DIRECTIONS » Reproduce each record verbatim, images excluded.

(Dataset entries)

____________

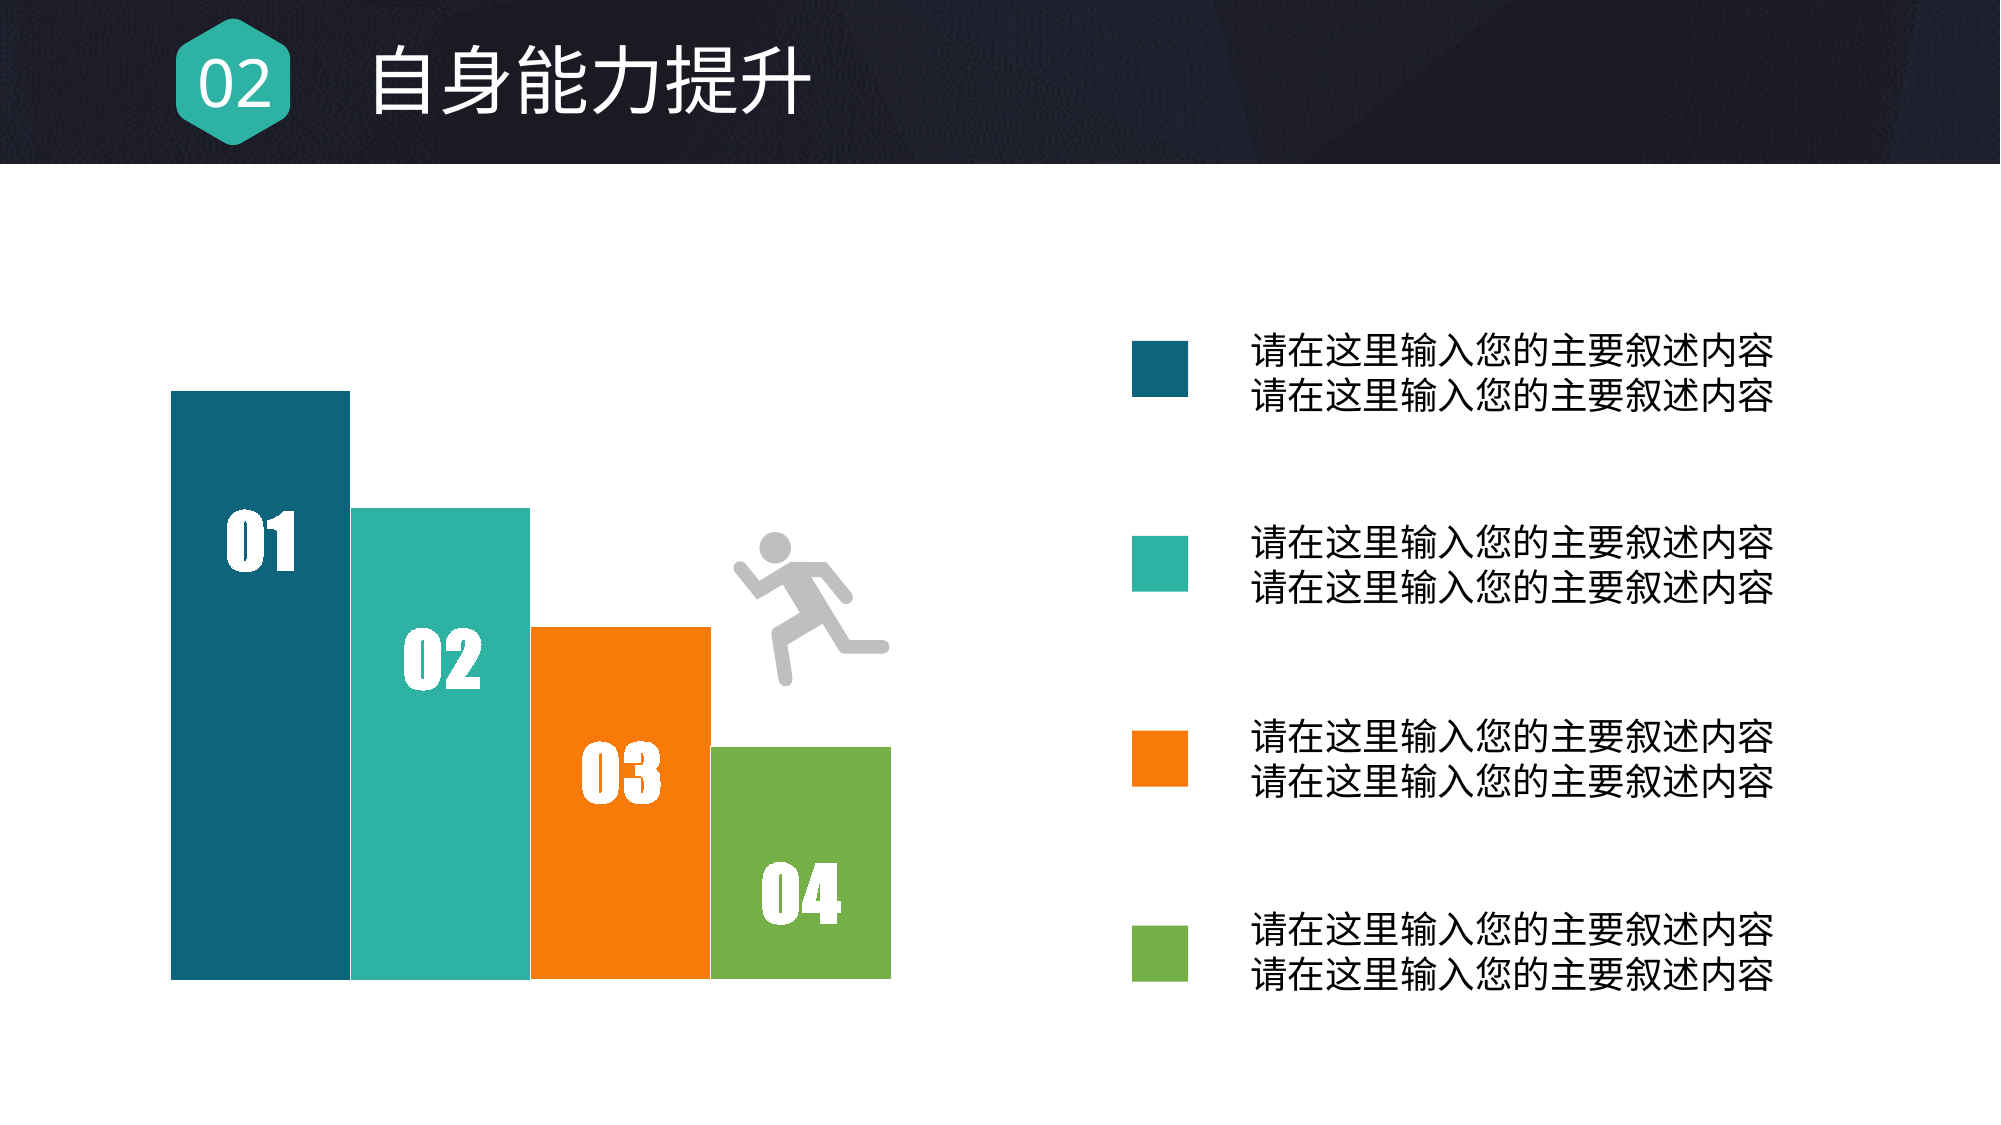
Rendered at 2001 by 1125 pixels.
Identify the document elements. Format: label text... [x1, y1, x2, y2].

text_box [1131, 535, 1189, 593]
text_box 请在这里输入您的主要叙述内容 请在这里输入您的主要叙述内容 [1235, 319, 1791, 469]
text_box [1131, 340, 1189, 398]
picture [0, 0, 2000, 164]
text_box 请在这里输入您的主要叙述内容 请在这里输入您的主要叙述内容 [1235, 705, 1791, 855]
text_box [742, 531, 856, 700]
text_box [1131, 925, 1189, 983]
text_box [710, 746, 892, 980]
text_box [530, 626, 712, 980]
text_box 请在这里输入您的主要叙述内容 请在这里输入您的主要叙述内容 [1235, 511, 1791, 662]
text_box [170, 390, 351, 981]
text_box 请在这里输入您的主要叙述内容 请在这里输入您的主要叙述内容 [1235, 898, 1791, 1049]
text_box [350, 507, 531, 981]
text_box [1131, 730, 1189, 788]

____________

TASK RESULT »
Rendered at 2001 by 1125 pixels.
Identify the document elements. Format: label text... [x1, y1, x2, y2].

text_box [1131, 535, 1189, 593]
text_box 请在这里输入您的主要叙述内容 请在这里输入您的主要叙述内容 [1235, 319, 1791, 469]
text_box [1131, 340, 1189, 398]
picture [0, 0, 2000, 164]
text_box 请在这里输入您的主要叙述内容 请在这里输入您的主要叙述内容 [1235, 705, 1791, 855]
text_box [742, 531, 856, 700]
text_box [1131, 925, 1189, 983]
text_box [710, 746, 892, 980]
text_box [530, 626, 712, 980]
text_box 请在这里输入您的主要叙述内容 请在这里输入您的主要叙述内容 [1235, 511, 1791, 662]
text_box [170, 390, 351, 981]
text_box 请在这里输入您的主要叙述内容 请在这里输入您的主要叙述内容 [1235, 898, 1791, 1049]
text_box [350, 507, 531, 981]
text_box [1131, 730, 1189, 788]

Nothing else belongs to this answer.